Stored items
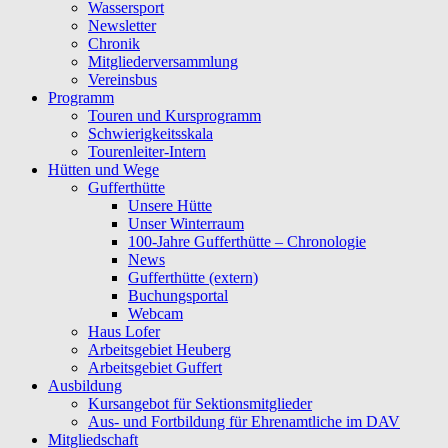
Wassersport
Newsletter
Chronik
Mitgliederversammlung
Vereinsbus
Programm
Touren und Kursprogramm
Schwierigkeitsskala
Tourenleiter-Intern
Hütten und Wege
Gufferthütte
Unsere Hütte
Unser Winterraum
100-Jahre Gufferthütte – Chronologie
News
Gufferthütte (extern)
Buchungsportal
Webcam
Haus Lofer
Arbeitsgebiet Heuberg
Arbeitsgebiet Guffert
Ausbildung
Kursangebot für Sektionsmitglieder
Aus- und Fortbildung für Ehrenamtliche im DAV
Mitgliedschaft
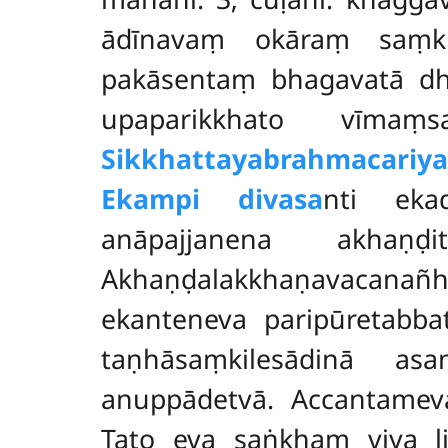
ādīnavaṃ okāraṃ saṃk
pakāsentaṃ bhagavatā dh
upaparikkhato vīma
Sikkhattayabrahmacariya
Ekampi divasa
nti eka
anāpajjanena akhaṇḍ
Akhaṇḍalakkhaṇavacanañ
ekanteneva paripūretabb
taṇhāsaṃkilesādinā asa
anuppādetvā. Accantamev
Tato eva saṅkhaṃ viya l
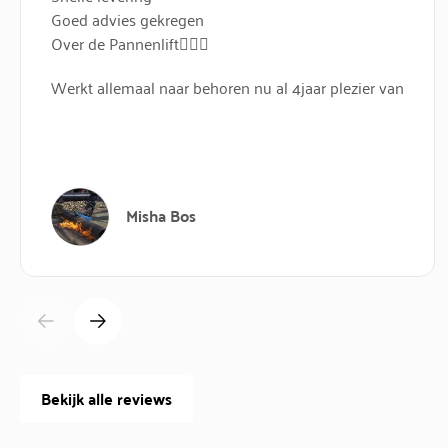
Goed advies gekregen
Over de Pannenlift👍🏻✅
Werkt allemaal naar behoren nu al 4jaar plezier van
Misha Bos
Bekijk alle reviews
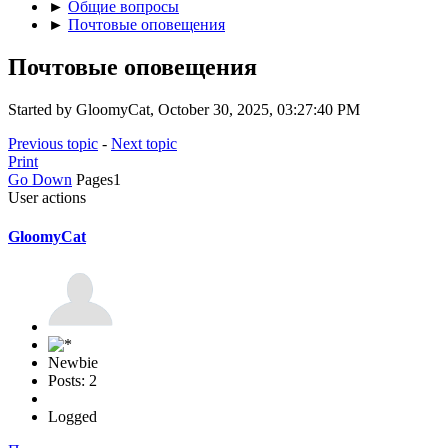
►
Общие вопросы
►
Почтовые оповещения
Почтовые оповещения
Started by GloomyCat, October 30, 2025, 03:27:40 PM
Previous topic
-
Next topic
Print
Go Down
Pages
1
User actions
GloomyCat
Newbie
Posts: 2
Logged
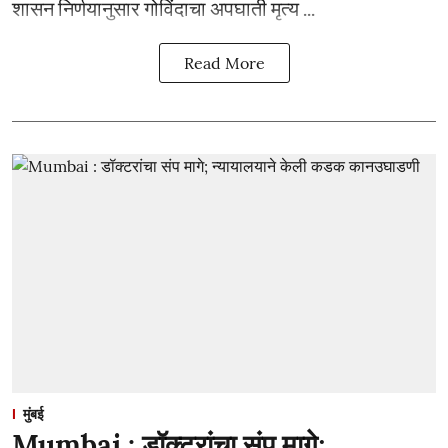
शासन निर्णयानुसार गोविंदाचा अपघाती मृत्य ...
Read More
मुंबई
Mumbai : डॉक्टरांचा संप मागे;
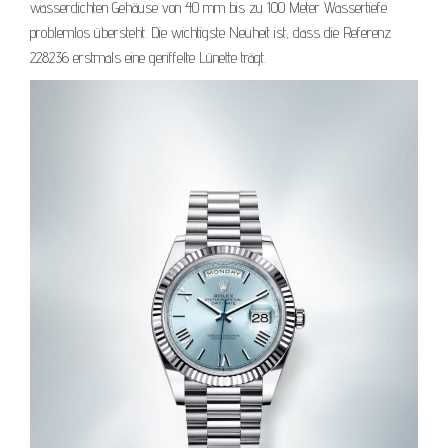
wasserdichten Gehäuse von 40 mm bis zu 100 Meter Wassertiefe
problemlos übersteht. Die wichtigste Neuheit ist, dass die Referenz
228236 erstmals eine geriffelte Lünette trägt.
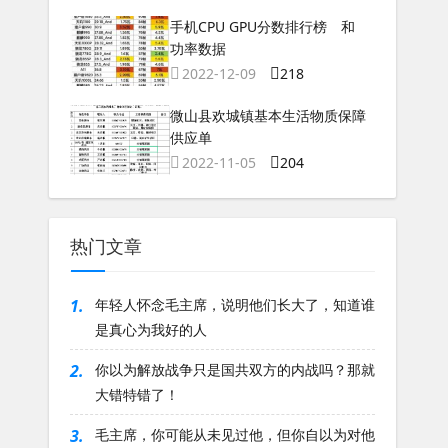
手机CPU GPU分数排行榜 和
功率数据
2022-12-09
218
微山县欢城镇基本生活物质保障
供应单
2022-11-05
204
热门文章
1.
年轻人怀念毛主席，说明他们长大了，知道谁
是真心为我好的人
2.
你以为解放战争只是国共双方的内战吗？那就
大错特错了！
3.
毛主席，你可能从未见过他，但你自以为对他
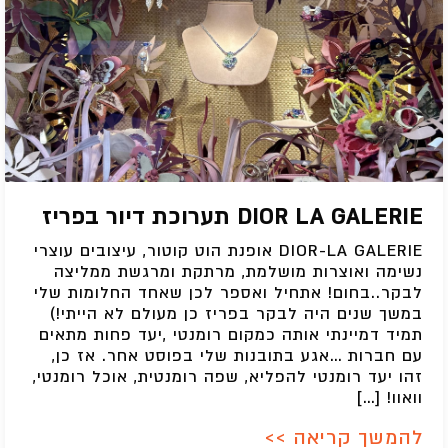
DIOR LA GALERIE תערוכת דיור בפריז
DIOR-LA GALERIE אופנת הוט קוטור, עיצובים עוצרי
נשימה ואוצרות מושלמת, מרתקת ומרגשת ממליצה
לבקר..בחום! אתחיל ואספר לכן שאחד החלומות שלי
במשך שנים היה לבקר בפריז כן מעולם לא הייתי!)
תמיד דמיינתי אותה כמקום רומנטי ,יעד פחות מתאים
עם חברות …אגע בתובנות שלי בפוסט אחר. אז כן,
זהו יעד רומנטי להפליא, שפה רומנטית, אוכל רומנטי,
וואוו! […]
להמשך קריאה >>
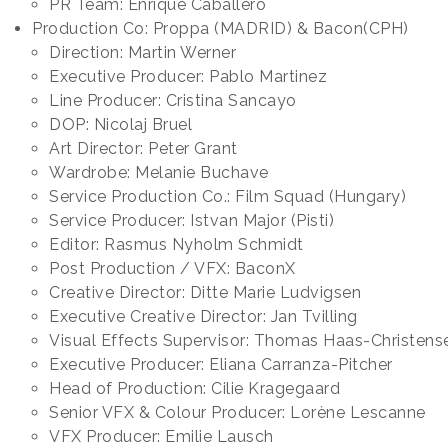
PR Team: Enrique Caballero
Production Co: Proppa (MADRID) & Bacon(CPH)
Direction: Martin Werner
Executive Producer: Pablo Martinez
Line Producer: Cristina Sancayo
DOP: Nicolaj Bruel
Art Director: Peter Grant
Wardrobe: Melanie Buchave
Service Production Co.: Film Squad (Hungary)
Service Producer: Istvan Major (Pisti)
Editor: Rasmus Nyholm Schmidt
Post Production / VFX: BaconX
Creative Director: Ditte Marie Ludvigsen
Executive Creative Director: Jan Tvilling
Visual Effects Supervisor: Thomas Haas-Christens
Executive Producer: Eliana Carranza-Pitcher
Head of Production: Cilie Kragegaard
Senior VFX & Colour Producer: Lorène Lescanne
VFX Producer: Emilie Lausch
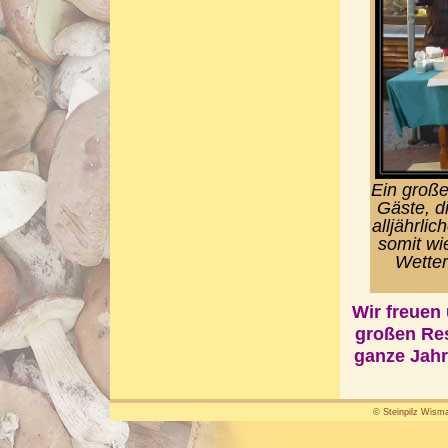
Ein große
Gäste, d
alljährli
somit wi
Wetter
Wir freuen
großen Res
ganze Jahr
© Steinpilz Wisma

*PROBLEM STATEMENT*. Every entry above should be restated word for word, with the images left out.

*RESPONSE AREA*.
Wassersport
Newsletter
Chronik
Mitgliederversammlung
Vereinsbus
Programm
Touren und Kursprogramm
Schwierigkeitsskala
Tourenleiter-Intern
Hütten und Wege
Gufferthütte
Unsere Hütte
Unser Winterraum
100-Jahre Gufferthütte – Chronologie
News
Gufferthütte (extern)
Buchungsportal
Webcam
Haus Lofer
Arbeitsgebiet Heuberg
Arbeitsgebiet Guffert
Ausbildung
Kursangebot für Sektionsmitglieder
Aus- und Fortbildung für Ehrenamtliche im DAV
Mitgliedschaft
ādīnavaṃ okāraṃ saṃk
pakāsentaṃ bhagavatā dh
upaparikkhato vīma
Sikkhattayabrahmacariya
Ekampi divasa
nti eka
anāpajjanena akhaṇḍ
Akhaṇḍalakkhaṇavacanañ
ekanteneva paripūretabb
taṇhāsaṃkilesādinā asa
anuppādetvā. Accantamev
Tato eva saṅkhaṃ viya l
Goed advies gekregen
Over de Pannenlift👍🏻✅
Werkt allemaal naar behoren nu al 4jaar plezier van
Misha Bos
Bekijk alle reviews
►
Общие вопросы
►
Почтовые оповещения
Почтовые оповещения
Started by GloomyCat, October 30, 2025, 03:27:40 PM
Previous topic
-
Next topic
Print
Go Down
Pages
1
User actions
GloomyCat
Newbie
Posts: 2
Logged
शासन निर्णयानुसार गोविंदाचा अपघाती मृत्य ...
Read More
मुंबई
Mumbai : डॉक्टरांचा संप मागे;
wasserdichten Gehäuse von 40 mm bis zu 100 Meter Wassertiefe
problemlos übersteht. Die wichtigste Neuheit ist, dass die Referenz
228236 erstmals eine geriffelte Lünette trägt.
手机CPU GPU分数排行榜 和
功率数据
2022-12-09
218
微山县欢城镇基本生活物质保障
供应单
2022-11-05
204
热门文章
1.
年轻人怀念毛主席，说明他们长大了，知道谁
是真心为我好的人
2.
你以为解放战争只是国共双方的内战吗？那就
大错特错了！
3.
毛主席，你可能从未见过他，但你自以为对他
DIOR LA GALERIE תערוכת דיור בפריז
DIOR-LA GALERIE אופנת הוט קוטור, עיצובים עוצרי
נשימה ואוצרות מושלמת, מרתקת ומרגשת ממליצה
לבקר..בחום! אתחיל ואספר לכן שאחד החלומות שלי
במשך שנים היה לבקר בפריז כן מעולם לא הייתי!)
תמיד דמיינתי אותה כמקום רומנטי ,יעד פחות מתאים
עם חברות …אגע בתובנות שלי בפוסט אחר. אז כן,
זהו יעד רומנטי להפליא, שפה רומנטית, אוכל רומנטי,
וואוו! […]
להמשך קריאה >>
PR Team: Enrique Caballero
Production Co: Proppa (MADRID) & Bacon(CPH)
Direction: Martin Werner
Executive Producer: Pablo Martinez
Line Producer: Cristina Sancayo
DOP: Nicolaj Bruel
Art Director: Peter Grant
Wardrobe: Melanie Buchave
Service Production Co.: Film Squad (Hungary)
Service Producer: Istvan Major (Pisti)
Editor: Rasmus Nyholm Schmidt
Post Production / VFX: BaconX
Creative Director: Ditte Marie Ludvigsen
Executive Creative Director: Jan Tvilling
Visual Effects Supervisor: Thomas Haas-Christens
Executive Producer: Eliana Carranza-Pitcher
Head of Production: Cilie Kragegaard
Senior VFX & Colour Producer: Lorène Lescanne
VFX Producer: Emilie Lausch
Ein große
Gäste, d
alljährli
somit wi
Wetter
Wir freuen
großen Res
ganze Jahr
© Steinpilz Wisma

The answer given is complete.